Manage the culture, and social media
Are you aware of the reviews your company has on glassdoor.com, goolti, Yelp, myvisajobs.com, etc.? Are you on the list for Fortune Magazine’s best & worst to work for? Which side?
Candidates considering opportunities often are. One critical component of the HR practice should be to gather unbiased AND biased feedback on the company. Exit interviews, external reviews, follow up phone calls with candidates that did NOT get a job offer, etc. are all aspects of managing the perception of the company that is critically important in attracting prospective employees. Is the office visually appealing? What does the parking lot look like at 8AM and 5PM? There are many aspects to a company’s ‘culture’ – some tangible and some not. But the culture of a company is something that takes active management. This is especially important in large multi-site or international companies. There needs to be an intentional plan as to how much of the culture will be defined intentionally by corporate-mandated centralized policy, vs. flexibility in the geographies to conform to local characteristics. There is no right answer, but it is important to be intentional in action, and understand the culture of a company is what management allows or intends it to be. Creating a positive, energetic, results-oriented culture can do one of two things; either extend the brand of the company and influence the reputation of the company, or it can be used to offset variables outside the control of the team. Not every company can afford to offer amazing benefits and top salaries. But research has shown over & over that people will STAY at a job, and refer friends, and positively endorse the company if it has a healthy culture. Conversely, as pointed out earlier, with the Generation Y becoming a larger percentage of the workforce, the emphasis is less on compensation & more on lifestyle and balance. An amazing can offset deficiencies in other areas, but the inverse is not often true. And over the long term, is almost never true.

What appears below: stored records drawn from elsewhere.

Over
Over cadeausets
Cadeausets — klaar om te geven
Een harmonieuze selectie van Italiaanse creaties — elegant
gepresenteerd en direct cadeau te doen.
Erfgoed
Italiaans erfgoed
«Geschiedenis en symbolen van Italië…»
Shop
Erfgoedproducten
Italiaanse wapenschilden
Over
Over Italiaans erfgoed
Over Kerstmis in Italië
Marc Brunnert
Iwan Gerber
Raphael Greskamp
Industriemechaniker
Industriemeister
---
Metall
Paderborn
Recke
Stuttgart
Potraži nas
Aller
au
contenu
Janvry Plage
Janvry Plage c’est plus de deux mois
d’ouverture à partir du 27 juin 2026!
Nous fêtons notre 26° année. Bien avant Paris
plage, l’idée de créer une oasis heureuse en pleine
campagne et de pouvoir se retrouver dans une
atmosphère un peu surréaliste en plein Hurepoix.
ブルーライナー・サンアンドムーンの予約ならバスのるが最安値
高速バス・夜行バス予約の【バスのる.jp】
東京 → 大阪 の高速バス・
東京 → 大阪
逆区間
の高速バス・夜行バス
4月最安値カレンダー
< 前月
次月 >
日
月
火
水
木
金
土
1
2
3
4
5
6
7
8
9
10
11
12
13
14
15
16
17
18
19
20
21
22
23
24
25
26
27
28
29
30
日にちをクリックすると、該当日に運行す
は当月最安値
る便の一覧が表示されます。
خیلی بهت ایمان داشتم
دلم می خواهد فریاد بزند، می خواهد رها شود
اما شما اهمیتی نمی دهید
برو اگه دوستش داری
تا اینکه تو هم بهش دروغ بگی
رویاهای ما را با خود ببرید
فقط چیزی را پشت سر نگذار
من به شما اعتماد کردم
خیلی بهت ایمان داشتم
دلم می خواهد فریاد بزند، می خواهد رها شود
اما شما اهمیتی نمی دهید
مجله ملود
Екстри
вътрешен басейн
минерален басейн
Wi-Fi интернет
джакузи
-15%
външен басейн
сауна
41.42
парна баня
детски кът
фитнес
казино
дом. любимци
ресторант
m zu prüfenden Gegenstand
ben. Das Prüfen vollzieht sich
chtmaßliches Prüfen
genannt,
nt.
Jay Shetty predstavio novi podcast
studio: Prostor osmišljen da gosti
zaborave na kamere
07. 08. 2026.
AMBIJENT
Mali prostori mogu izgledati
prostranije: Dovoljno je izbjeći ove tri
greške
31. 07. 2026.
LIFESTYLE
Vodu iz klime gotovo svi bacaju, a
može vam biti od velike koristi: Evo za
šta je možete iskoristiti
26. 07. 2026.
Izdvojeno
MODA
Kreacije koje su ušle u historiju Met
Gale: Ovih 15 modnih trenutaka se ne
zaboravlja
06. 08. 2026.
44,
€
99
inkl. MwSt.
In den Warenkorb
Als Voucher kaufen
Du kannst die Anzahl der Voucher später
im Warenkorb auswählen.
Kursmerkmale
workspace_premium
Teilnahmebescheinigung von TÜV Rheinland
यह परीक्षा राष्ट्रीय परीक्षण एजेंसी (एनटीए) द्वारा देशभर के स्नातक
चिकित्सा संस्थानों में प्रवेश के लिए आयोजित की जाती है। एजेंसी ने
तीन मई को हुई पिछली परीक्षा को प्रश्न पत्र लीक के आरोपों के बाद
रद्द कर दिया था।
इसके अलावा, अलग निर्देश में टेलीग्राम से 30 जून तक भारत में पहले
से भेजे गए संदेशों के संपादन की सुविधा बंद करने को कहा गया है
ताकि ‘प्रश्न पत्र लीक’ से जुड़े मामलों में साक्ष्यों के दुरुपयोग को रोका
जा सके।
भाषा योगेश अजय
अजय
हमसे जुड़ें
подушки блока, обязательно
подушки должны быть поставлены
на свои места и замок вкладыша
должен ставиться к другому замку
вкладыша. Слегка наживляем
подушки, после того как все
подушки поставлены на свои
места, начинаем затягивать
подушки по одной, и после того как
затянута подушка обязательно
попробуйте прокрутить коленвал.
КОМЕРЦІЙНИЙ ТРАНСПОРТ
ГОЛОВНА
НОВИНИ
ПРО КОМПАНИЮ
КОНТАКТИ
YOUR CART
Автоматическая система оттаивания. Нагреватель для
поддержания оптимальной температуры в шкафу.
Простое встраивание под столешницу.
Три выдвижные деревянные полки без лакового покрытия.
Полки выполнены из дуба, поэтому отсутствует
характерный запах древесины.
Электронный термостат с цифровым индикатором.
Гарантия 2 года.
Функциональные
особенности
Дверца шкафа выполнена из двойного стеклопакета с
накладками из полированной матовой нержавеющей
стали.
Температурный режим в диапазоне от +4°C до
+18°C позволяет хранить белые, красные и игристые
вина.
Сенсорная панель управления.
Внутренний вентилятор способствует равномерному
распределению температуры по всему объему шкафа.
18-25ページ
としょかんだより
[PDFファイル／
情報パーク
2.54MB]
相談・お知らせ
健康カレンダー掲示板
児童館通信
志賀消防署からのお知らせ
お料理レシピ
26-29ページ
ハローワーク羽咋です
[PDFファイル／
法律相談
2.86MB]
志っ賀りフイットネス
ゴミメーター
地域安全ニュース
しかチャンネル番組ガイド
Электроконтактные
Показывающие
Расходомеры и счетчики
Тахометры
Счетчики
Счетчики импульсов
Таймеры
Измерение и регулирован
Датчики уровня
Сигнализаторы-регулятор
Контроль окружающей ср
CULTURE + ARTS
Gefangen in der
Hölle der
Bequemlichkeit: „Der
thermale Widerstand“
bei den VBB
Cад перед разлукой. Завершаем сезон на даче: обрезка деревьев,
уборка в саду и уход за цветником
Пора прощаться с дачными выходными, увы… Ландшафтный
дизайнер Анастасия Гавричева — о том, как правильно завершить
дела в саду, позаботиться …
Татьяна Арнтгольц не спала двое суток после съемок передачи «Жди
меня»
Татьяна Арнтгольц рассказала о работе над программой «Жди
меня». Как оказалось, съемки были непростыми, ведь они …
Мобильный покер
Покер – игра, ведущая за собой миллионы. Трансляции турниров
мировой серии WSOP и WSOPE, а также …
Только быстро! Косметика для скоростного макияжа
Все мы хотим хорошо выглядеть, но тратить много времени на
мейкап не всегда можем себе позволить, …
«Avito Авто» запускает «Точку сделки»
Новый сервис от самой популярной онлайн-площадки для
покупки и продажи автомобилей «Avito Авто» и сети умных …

For companies to compete in the IT labor market today, they must holistically address many components, not just the obvious things HR focuses on. Ensuring the company offers competitive salaries alone will not suffice to both attract and RETAIN a skilled workforce. Often, management takes a very narrow view of compensation & benefits, and does not consider the cost to backfill a position, the ‘soft cost’ of knowledge transfer and loss, and the loss of momentum to the project team that attrition causes, or the impact to unfilled positions on product development timelines. For HR recruiting efforts to be successful, they must educate management about the true cost to unfilled positions and turnover. With some research, the case can easily be made that the hidden costs to the organization far outweigh the cost to building an organization with compelling products, compelling career development opportunities, competitive compensation, and a positive culture. The argument can be made that by not reconciling these concepts together and creating integrated strategic plans, the organization cannot succeed for any protracted period of time. Every company’s success is contingent on the strength of its employees. And companies that understand what it will take to truly compete for and retain excellent IT resources should be more than able to offset the cost to those programs by the increased market share and revenues those companies will produce.